Dynamic Response of Bridges to Near and Far Fault, Forward Directivity Ground Motions

In this study, we assessed the performance of a concrete bridge under the dynamic strain of an earthquake in the near and far domain of earth’s faults. With respect to available data and showing the effects of key factors and variables, we have examined the bridge’s performance. The modelling of a double span bridge has been done in CSI Bridge software and has been compared and examined to assess the capability of a bridge under the strain of a close-to-fault-line earthquake and a far-from-fault-line earthquake. Timeline interpretation was done on the resulting models and from 7 records from the past earthquakes and it was observed that the close to fault line earthquakes caused much bigger displacements when compared to far from fault line earthquakes.
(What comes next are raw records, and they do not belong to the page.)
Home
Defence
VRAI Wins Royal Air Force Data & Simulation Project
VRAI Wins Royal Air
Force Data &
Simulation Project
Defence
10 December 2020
Bridges which are separated by a quake separator, have an acceptable response to far from fault line earthquakes. This means that by disassembling these bridges, the acceleration rate on the deck, the cut of the base, as well as the relative displacement of the deck relative to the undivided bridge, is reduced. This issue is not reflected in the response of the bridges to faults near earthquakes. By investigating the record of near-earthquakes, it was observed that these earthquakes produced large displacements to earthquakes that are far from faults, which could make the isolation system more critical, so, to avoid this event, it FDGM should be used to reform the response these bridges have to the earthquake.
Based on these results, it can be stated that the displacements near the fault and with the effect of progressive movement will be greater than the distances from the fault, so that for the ratio of different distances from the fault, the lower this ratio is, the maximum displacement of the bridge and the maximum cutting force will also be greater.